Input.Col1 -> reserved character conversion -> Output.Col1
Input.Col2 ---------------------------------------- > Output.Col2
Input.Col3 -> reserved character conversion -> Output.Col3
Input.Col4 ---------------------------------------- > Output.Col4

Can I use an external filter to do this? If yes, how do I perform the mapping from input columns to output columns?

Posted: Tue Nov 29, 2005 10:09 pm
by bakul
Thanks! Convert would be perfect for a one-to-one char replacement. However I need to do a one-to-many character replacement. For e.g '&' to '&'. Any suggestions on how to do this?

Posted: Tue Nov 29, 2005 11:05 pm
by chulett
Well, it that is what you are doing - is there no equivalent on the PX side to how you would approach this in a Server job? There you would simply change the Data element column value to XML and those kind of 'coversions' would happen automagically. :?

Posted: Wed Nov 30, 2005 2:58 am
by bakul
Well I havent' been able to find the equivalent for that as yet.

Posted: Wed Nov 30, 2005 3:04 am
by ArndW
The server function for what you are trying to do is ereplace and there is no PX equivalent function. If you only have a couple of conversions then a IF-THEN-ELSE construct in a transform stage would work, if there are many then you would best be served writing your own function to do this.
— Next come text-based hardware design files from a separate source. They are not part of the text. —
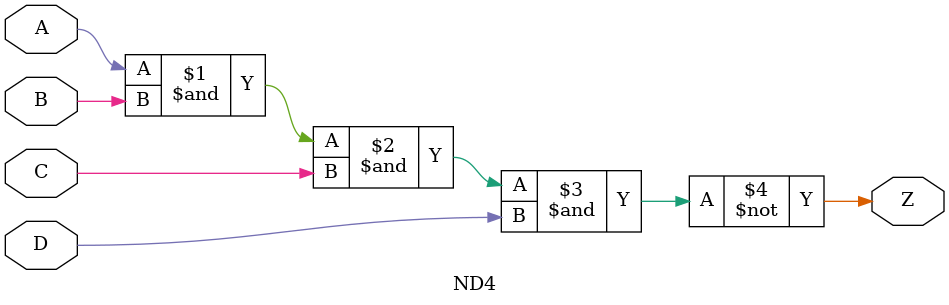
<source format=v>
`resetall
`timescale 1 ns / 100 ps

`celldefine

module  ND4  (A, B, C, D, Z);
  input A, B, C, D ;
  output Z;

  nand (Z, A, B, C, D);


endmodule 

`endcelldefine

</source>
Posted: Wed Nov 30, 2005 4:02 am
by bakul
Thanks! We have not written routines in C or C++ as yet. If we decide to use a C or C++ routine, what are the pre-requisites in terms of compilers, libraries and other requirements ?

Posted: Wed Nov 30, 2005 4:13 am
by ray.wurlod
Whatever the installation guide and readme files for your platform specify!

Posted: Wed Nov 30, 2005 4:14 am
by ArndW
You have all the software you need on your machine - since the compiler is already a pre-requisite of installing PX.

What I would ask you to think about is the requirement for using PX for this. If you write a DataStage Server job to read from a sequential file, convert using the EREPLACE() function and write out to a sequential file you will get very respectable speeds - on even a single-cpu Windows server it will still be in excess of 10,000 rows per second and most likely much faster. Even using a BASIC Transform stage will give you pretty good performance for this type of operation.

So if you don't need to do this in PX it might be a lot cheaper to solve it with a server job or stage. The development time to put in your own operator when you have never done so before is going to be quite high compared to solving it with Server and BASIC - especially since using the search functionality in this forum will give you your answer already.